__Source passage__:
+---+
2

I'm trying to parse CSV files in Rails, which works great except for anything saved in Excel (testing with Version 16.26) for both Windows and Mac (CSVs saved in Numbers & Google sheets work fine). Any character with an accent produces "Encoding::UndefinedConversionError: "\xEF" from ASCII-8BIT to UTF-8".

Excel claims it saves in UTF-8.

I want accented characters to not throw errors when I upload CSVs saved in Excel.

Things I've tried:

  1. setting the read encoding to bom|utf-8 (as per the BOM link), utf-8, iso-8859-1, utf-16, windows-1252, ascii-8bit (and cycling through each of these in an array incase one fails then dropping it out of the array)

  2. current code uses ISO8859-1:UTF-8 which is supposed to read in ISO8859-1 then encode in UTF-8

  3. Creating a tempfile, converting it to binmode, CSV.parse(temp.path, encoding: "bom|utf-8") per the first answer in this thread.

data = CSV.parse(csv, headers: true, header_converters: :symbol, skip_blanks: true, encoding: 'ISO8859-1:UTF-8')

It also works if I take a csv saved in Excel, then save it in google sheets or Numbers then upload it. Unfortunately, Excel is the most common CSV uploaded by our users.

ju_ro
  • 37
  • 3
  • 1
    This should be the [Byte Order Mark (BOM) problem](https://stackoverflow.com/questions/543225/how-to-avoid-tripping-over-utf-8-bom-when-reading-files). Worst case scenario, just strip off the first two bytes and read it in using `parse`. – tadman Sep 06 '19 at 19:59
  • 1
    @tadman: 3 bytes, assuming a utf-8 bom – rici Sep 07 '19 at 03:24
  • I've tried setting the read encoding to bom | utf-8 and it still doesn't work – ju_ro Sep 09 '19 at 13:17

1 Answers1

0

Solved by using csvreader gem. The built in CSV parser sucks in rails.

ju_ro
  • 37
  • 3
+---+
__Exercise A__:
Answer each question from the Excel CSV thread, one per line:
(i) What error message do accented characters produce?
(ii) How many bytes does a utf-8 byte order mark take, according to the correction of the first comment?
(iii) What did the poster use to solve the problem?
__Exercise B__: Summarize the Excel CSV thread in two sentences.
__Exercise C__: Write out the part of the Excel CSV thread that opens with the words containing "1. setting the" and closes with "true, encoding: 'ISO8859-1:UTF-8')".
The material after the thread is separate from it.
+---+
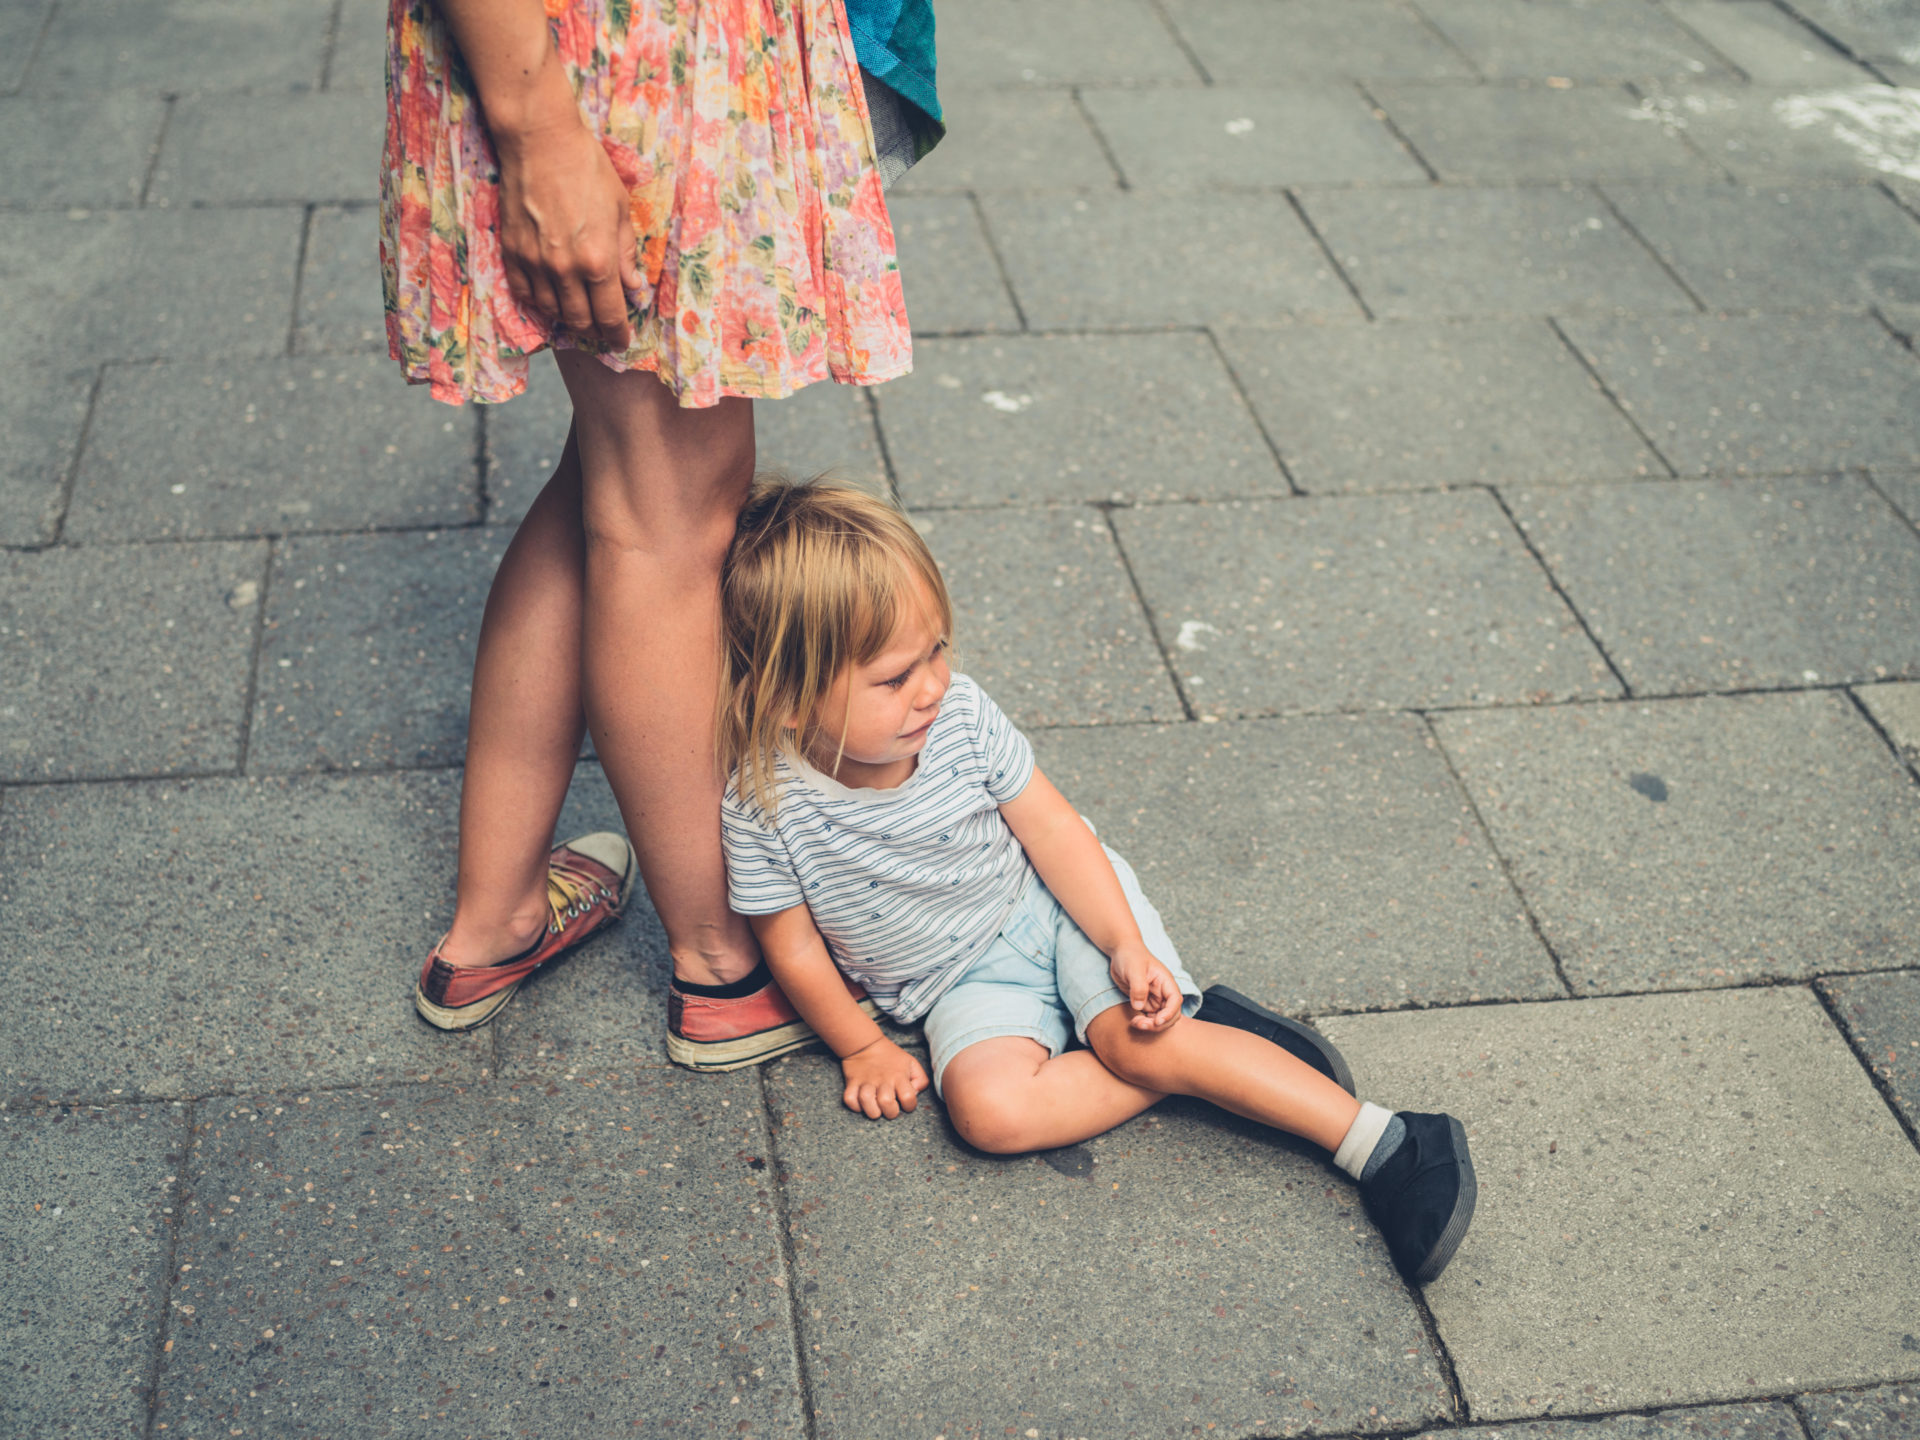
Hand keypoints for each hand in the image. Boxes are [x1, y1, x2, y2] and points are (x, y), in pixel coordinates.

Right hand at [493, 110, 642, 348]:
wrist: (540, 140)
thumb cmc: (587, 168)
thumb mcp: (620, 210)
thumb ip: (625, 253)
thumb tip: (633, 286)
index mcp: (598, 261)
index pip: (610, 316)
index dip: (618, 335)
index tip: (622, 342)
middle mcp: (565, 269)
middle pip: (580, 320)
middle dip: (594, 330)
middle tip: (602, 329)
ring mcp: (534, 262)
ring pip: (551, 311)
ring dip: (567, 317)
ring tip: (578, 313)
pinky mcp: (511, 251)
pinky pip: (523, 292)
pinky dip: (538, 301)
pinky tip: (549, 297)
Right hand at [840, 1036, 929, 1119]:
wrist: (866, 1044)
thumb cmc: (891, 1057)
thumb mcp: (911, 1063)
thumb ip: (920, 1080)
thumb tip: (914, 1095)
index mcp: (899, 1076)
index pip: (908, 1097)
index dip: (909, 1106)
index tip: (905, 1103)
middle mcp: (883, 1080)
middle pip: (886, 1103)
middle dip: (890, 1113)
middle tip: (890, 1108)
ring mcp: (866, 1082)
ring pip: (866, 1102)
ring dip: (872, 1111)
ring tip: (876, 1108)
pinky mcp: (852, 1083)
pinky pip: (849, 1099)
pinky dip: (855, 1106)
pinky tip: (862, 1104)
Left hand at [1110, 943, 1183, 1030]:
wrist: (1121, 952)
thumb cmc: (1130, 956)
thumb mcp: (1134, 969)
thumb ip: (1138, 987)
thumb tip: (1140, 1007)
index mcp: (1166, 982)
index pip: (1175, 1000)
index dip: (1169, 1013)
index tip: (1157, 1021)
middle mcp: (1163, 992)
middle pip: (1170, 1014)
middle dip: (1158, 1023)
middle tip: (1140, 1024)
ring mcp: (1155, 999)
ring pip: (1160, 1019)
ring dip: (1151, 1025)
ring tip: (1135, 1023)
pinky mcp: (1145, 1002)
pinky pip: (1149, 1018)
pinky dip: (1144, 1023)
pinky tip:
+---+
__Written answer A__:
(i) "Encoding::UndefinedConversionError: "\xEF" from ASCII-8BIT to UTF-8"
(ii) 3 bytes
(iii) The csvreader gem

__Written answer B__: A user parsing CSV files in Rails gets an encoding error on any accented character, but only when the files were saved in Excel, and setting various read encodings, including bom|utf-8, did not help. A commenter blamed the Byte Order Mark problem, and the user finally solved it by using the csvreader gem.

__Written answer C__:
1. setting the read encoding to bom|utf-8 (as per the BOM link), utf-8, iso-8859-1, utf-16, windows-1252, ascii-8bit (and cycling through each of these in an array incase one fails then dropping it out of the array)

  2. current code uses ISO8859-1:UTF-8 which is supposed to read in ISO8859-1 then encode in UTF-8

  3. Creating a tempfile, converting it to binmode, CSV.parse(temp.path, encoding: "bom|utf-8") per the first answer in this thread.

data = CSV.parse(csv, headers: true, header_converters: :symbol, skip_blanks: true, encoding: 'ISO8859-1:UTF-8')